Kingdom Bank Limited
- Formerly: Kingdom Banking Limited (3–30 January 2002)
- Company type: Private limited company
- Industry: Financial services
- Founded: 2005
- Headquarters: Beeston, Nottingham, United Kingdom
- Area served: United Kingdom
- Products: Mortgages; Savings; Insurance;
- Owner: UK charity Stewardship and a consortium of individuals.
- Website: kingdom.bank

= Kingdom Bank (United Kingdom) =

Christian bank in the United Kingdom

Kingdom Bank Limited is a Christian bank in the United Kingdom. They provide deposit accounts, mortgages, and insurance brokering, with the vision of helping UK churches to grow.

==History==

It was founded in the early 1950s by Pastor George Oldershaw as an informal fund to finance the development of churches within the Assemblies of God movement in Great Britain and Ireland. In 1954 the fund became a Registered Charity known as Assemblies of God Property Trust. The organisation saw slow but steady growth and was authorised by the Bank of England in the 1980s and subsequently by the Financial Services Authority.
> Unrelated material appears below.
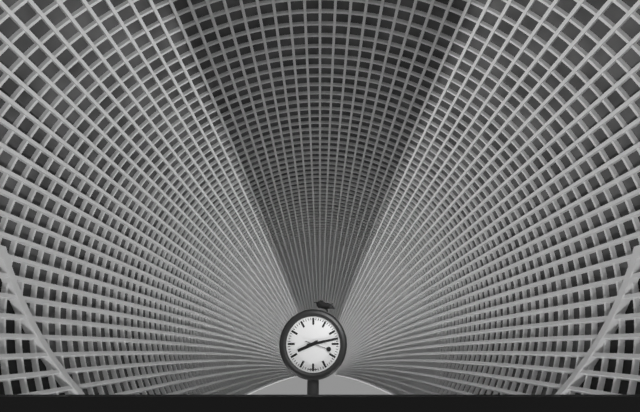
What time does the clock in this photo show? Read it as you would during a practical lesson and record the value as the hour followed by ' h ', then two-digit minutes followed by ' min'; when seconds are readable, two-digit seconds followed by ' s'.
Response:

On 1 January 2005 Kingdom Bank Limited was launched as a wholly owned subsidiary of the Assemblies of God Property Trust.

In May 2009, Kingdom Bank expanded its insurance business by purchasing the insurance business of Stewardship, a Christian charity. Kingdom Bank Insurance Brokering is primarily designed for Churches and Christian charities.

In September 2019, Kingdom Bank announced that the Assemblies of God Property Trust intended to allow Stewardship, with a group of Christian philanthropists, to purchase the bank. The deal was approved by the regulators and confirmed in March 2020.